A kilometre later, Vine was making his way up the 17% gradients at 2:20 up on the peloton as Pinot, Soler, and Taaramäe led the chase 25 seconds down, though the group seemed to be making little headway.
Back down the road, the GC group was blowing up on the harsh gradients as Evenepoel led the way with Enric Mas (Movistar), Primož Roglič (Jumbo-Visma), and Carlos Rodríguez (Ineos Grenadiers) the only men able to follow him.
At 1.5km to go, Soler had emerged as the solo chaser behind Vine, who looked set for a second mountain stage win in just three days.
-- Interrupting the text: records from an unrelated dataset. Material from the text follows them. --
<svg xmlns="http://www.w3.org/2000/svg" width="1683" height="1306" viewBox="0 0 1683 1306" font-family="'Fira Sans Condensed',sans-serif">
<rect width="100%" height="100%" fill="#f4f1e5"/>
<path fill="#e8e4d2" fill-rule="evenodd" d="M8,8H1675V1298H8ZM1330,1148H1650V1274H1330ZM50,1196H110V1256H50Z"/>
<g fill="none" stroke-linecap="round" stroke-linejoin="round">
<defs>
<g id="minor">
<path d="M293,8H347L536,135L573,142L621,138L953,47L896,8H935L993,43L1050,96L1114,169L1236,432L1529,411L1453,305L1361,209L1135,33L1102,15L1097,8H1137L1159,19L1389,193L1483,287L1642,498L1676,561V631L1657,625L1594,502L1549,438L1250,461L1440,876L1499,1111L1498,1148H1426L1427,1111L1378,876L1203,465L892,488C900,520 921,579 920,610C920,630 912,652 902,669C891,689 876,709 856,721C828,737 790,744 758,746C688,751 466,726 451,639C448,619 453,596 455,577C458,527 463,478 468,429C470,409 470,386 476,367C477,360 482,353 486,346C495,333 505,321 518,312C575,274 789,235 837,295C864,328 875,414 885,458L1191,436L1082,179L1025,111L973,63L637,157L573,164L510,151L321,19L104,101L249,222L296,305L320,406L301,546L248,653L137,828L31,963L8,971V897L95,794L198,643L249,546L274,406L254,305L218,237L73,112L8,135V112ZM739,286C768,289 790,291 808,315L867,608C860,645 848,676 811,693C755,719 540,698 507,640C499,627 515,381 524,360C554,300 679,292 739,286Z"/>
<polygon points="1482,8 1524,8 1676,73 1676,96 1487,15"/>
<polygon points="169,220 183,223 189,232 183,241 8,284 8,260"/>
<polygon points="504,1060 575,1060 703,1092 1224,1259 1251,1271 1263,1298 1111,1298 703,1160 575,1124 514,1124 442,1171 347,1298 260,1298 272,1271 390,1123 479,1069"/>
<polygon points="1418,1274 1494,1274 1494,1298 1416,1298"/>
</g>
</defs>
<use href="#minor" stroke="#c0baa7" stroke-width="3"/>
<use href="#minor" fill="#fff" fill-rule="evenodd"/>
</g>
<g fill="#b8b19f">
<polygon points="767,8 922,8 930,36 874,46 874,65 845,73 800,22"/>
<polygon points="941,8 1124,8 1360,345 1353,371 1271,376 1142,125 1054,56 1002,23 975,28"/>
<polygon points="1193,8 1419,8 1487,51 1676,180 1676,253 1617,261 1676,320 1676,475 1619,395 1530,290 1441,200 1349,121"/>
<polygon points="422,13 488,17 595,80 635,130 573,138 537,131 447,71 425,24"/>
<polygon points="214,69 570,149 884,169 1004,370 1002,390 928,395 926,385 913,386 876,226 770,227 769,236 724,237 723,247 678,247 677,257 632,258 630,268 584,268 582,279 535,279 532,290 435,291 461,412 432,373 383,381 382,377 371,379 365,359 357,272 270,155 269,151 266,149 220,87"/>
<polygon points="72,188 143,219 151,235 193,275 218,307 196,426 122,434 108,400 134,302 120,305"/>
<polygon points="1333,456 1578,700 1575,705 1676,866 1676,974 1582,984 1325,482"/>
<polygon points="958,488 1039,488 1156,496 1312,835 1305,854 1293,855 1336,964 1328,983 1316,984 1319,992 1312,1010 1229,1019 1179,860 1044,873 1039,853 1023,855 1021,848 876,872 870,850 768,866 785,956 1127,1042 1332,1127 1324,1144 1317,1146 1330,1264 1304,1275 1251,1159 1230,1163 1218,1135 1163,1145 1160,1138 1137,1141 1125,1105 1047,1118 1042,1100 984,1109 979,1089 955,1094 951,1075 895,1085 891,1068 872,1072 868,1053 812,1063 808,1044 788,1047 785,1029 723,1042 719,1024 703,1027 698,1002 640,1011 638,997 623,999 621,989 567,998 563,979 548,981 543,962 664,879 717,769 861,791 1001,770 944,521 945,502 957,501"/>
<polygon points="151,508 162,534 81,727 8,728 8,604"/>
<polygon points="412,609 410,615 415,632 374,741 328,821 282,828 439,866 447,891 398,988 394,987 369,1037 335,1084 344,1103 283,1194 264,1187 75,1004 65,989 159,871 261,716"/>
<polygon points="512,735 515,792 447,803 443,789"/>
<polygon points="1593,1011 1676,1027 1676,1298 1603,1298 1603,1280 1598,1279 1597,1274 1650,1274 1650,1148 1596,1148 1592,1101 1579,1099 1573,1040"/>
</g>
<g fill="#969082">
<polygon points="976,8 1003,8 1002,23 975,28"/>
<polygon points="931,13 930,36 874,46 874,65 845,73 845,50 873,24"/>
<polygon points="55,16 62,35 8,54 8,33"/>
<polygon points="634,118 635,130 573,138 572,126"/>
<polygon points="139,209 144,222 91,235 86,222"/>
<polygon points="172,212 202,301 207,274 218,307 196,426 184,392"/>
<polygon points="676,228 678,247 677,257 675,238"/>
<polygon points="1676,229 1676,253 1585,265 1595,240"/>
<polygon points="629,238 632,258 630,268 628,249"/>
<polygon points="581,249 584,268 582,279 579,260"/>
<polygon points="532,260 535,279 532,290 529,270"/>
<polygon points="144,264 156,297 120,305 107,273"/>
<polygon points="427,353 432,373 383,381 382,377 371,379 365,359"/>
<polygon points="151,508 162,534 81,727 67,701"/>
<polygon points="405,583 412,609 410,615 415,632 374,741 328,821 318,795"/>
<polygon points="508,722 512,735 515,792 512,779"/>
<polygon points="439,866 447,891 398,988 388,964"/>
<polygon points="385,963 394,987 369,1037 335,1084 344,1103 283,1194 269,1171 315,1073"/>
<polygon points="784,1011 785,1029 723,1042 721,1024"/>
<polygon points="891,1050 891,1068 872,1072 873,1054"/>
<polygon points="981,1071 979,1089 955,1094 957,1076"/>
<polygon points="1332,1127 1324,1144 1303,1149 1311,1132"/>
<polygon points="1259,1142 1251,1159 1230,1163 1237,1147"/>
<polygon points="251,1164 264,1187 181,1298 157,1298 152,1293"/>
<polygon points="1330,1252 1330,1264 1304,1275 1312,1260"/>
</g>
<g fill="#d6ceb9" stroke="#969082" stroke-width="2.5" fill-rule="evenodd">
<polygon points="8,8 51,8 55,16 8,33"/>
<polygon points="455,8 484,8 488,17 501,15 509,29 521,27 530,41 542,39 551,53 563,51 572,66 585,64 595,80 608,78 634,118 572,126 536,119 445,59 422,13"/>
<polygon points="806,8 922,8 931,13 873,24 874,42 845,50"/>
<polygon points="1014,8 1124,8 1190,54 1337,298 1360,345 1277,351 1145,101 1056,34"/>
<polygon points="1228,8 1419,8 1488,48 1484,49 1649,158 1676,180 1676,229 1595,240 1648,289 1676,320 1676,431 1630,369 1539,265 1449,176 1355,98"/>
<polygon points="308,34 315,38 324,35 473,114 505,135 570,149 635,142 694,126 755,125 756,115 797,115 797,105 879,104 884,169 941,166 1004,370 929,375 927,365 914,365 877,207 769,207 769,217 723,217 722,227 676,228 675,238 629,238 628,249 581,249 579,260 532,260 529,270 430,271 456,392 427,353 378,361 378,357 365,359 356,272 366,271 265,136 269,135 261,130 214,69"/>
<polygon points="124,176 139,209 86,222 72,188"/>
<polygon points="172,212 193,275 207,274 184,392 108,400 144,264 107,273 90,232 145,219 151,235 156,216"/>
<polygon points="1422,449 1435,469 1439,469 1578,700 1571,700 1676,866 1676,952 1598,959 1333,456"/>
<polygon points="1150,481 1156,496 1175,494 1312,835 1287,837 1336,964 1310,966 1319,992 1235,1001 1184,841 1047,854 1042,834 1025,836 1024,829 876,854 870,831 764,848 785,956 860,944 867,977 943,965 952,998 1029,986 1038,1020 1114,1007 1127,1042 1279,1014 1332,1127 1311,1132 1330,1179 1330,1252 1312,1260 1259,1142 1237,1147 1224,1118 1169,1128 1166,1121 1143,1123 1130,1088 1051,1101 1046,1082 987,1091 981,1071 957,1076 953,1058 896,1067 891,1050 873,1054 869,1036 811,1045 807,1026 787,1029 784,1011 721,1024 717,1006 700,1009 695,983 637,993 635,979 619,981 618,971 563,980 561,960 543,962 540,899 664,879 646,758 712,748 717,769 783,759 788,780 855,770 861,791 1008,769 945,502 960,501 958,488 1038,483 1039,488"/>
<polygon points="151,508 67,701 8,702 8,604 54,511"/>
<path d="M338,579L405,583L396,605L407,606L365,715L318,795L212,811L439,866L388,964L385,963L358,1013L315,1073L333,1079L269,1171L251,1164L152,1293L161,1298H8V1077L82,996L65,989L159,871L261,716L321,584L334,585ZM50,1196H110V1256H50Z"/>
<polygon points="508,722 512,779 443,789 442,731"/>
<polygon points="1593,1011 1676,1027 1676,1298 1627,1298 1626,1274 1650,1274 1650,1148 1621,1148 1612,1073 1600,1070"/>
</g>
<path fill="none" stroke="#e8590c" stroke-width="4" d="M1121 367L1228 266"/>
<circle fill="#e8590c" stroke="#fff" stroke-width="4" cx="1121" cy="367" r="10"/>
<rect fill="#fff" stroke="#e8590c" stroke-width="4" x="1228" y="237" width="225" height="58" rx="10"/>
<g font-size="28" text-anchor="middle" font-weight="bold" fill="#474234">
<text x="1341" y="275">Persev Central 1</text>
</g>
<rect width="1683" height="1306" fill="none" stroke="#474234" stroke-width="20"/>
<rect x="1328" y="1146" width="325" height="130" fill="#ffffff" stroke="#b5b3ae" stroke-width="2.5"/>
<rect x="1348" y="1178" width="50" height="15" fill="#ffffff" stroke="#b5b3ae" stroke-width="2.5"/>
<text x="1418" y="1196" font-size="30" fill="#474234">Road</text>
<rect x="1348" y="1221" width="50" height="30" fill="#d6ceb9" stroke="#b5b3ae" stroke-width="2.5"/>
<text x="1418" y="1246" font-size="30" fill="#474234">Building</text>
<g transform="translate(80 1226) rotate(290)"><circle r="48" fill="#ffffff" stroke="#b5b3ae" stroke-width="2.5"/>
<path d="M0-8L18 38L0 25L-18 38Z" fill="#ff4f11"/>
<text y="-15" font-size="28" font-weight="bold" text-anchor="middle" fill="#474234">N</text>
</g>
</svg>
The Spaniard had raced another yo-yo stage, as he did during his stage 5 victory, but couldn’t make it across to the super-strong Vine.
Once again, the GC battle blew up behind the break as Evenepoel looked the strongest of the lot for a second time in the mountains. The young Belgian rode home with Mas and Roglič as the three proved the strongest in the fight for the red jersey, as a swathe of their rivals shed yet more time on what was another hard day out at the Vuelta.